Do this:
Copy out every line of the listing below word for word, leaving out the pictures.

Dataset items

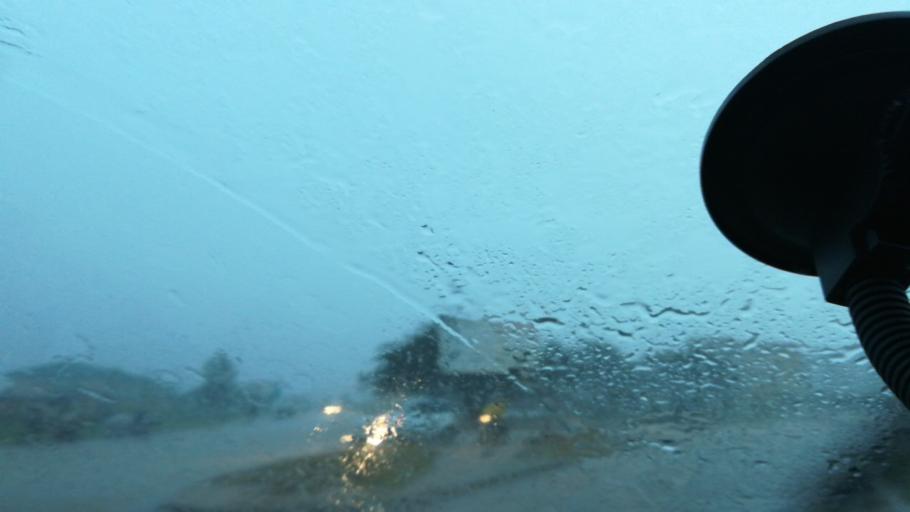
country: CD
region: Katanga
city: Lubumbashi
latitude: -11.5921
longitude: 27.4981
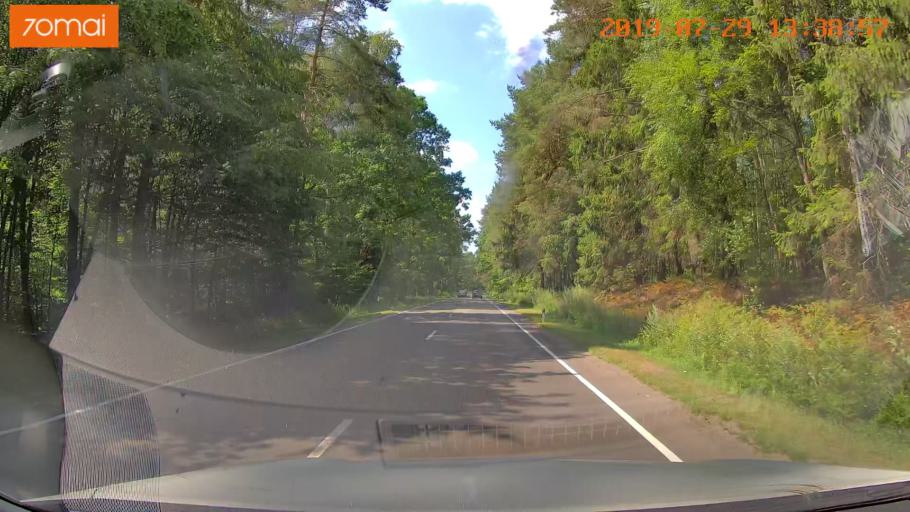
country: RU
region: Kaliningrad
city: Svetlyy
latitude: 54.7229
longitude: 20.1622
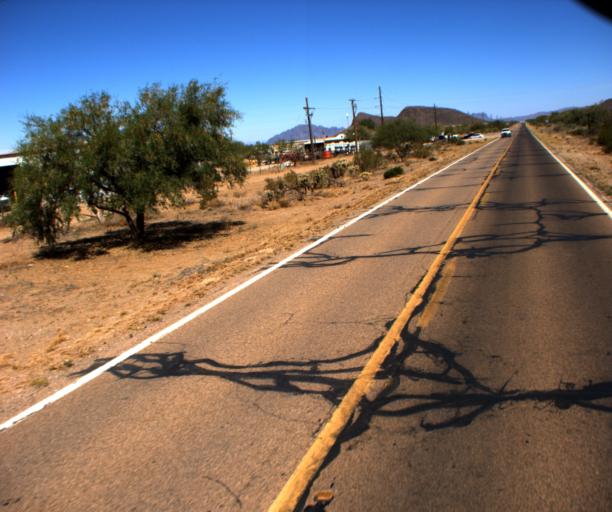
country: US
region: Arizona
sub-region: Pima County
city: Sells
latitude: 31.9346
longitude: -111.9131
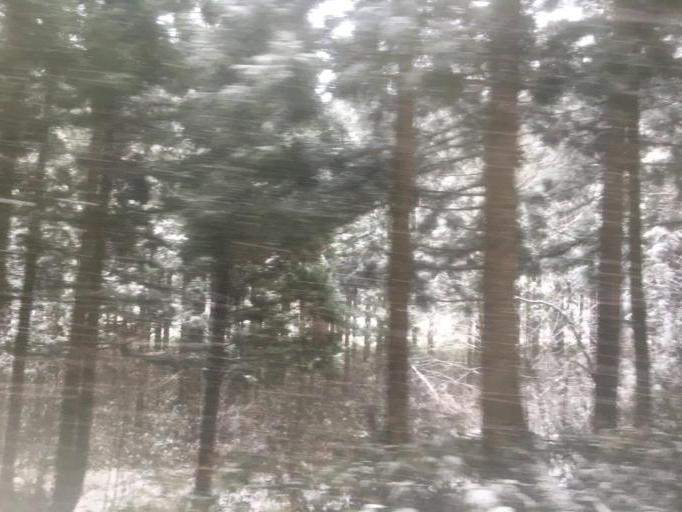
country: JP
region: Aomori
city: Goshogawara
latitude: 41.1154
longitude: 140.5272
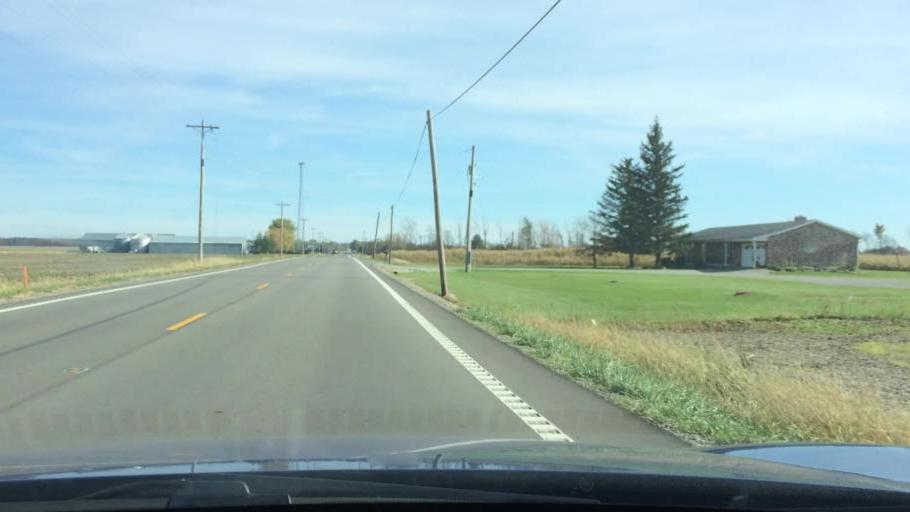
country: US
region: Ohio
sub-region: Logan County
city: Russells Point
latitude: 40.4394
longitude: -83.8984
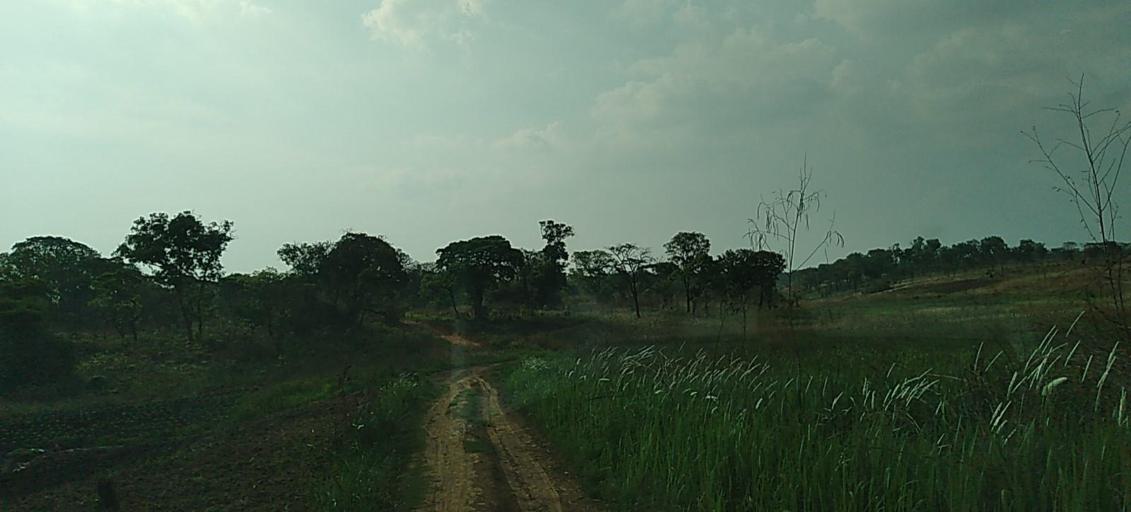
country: ZM
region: North-Western
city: Solwezi
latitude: -12.0662
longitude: 26.1779
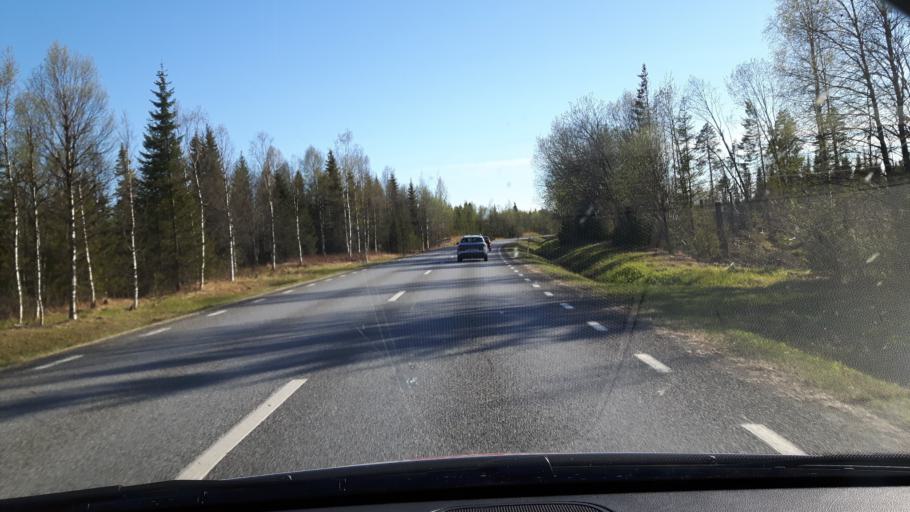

Answer for the task:
country: CD
region: Katanga
city: Lubumbashi
latitude: -11.5921
longitude: 27.4981
country: RU
region: Kaliningrad
city: Svetlyy
latitude: 54.7229
longitude: 20.1622
country: US
region: Arizona
sub-region: Pima County
city: Sells
latitude: 31.9346
longitude: -111.9131
country: JP
region: Aomori
city: Goshogawara
latitude: 41.1154
longitude: 140.5272
country: US
region: Ohio
sub-region: Logan County
city: Russells Point
latitude: 40.4394
longitude: -83.8984
country: ZM
region: North-Western
city: Solwezi
latitude: -12.0662
longitude: 26.1779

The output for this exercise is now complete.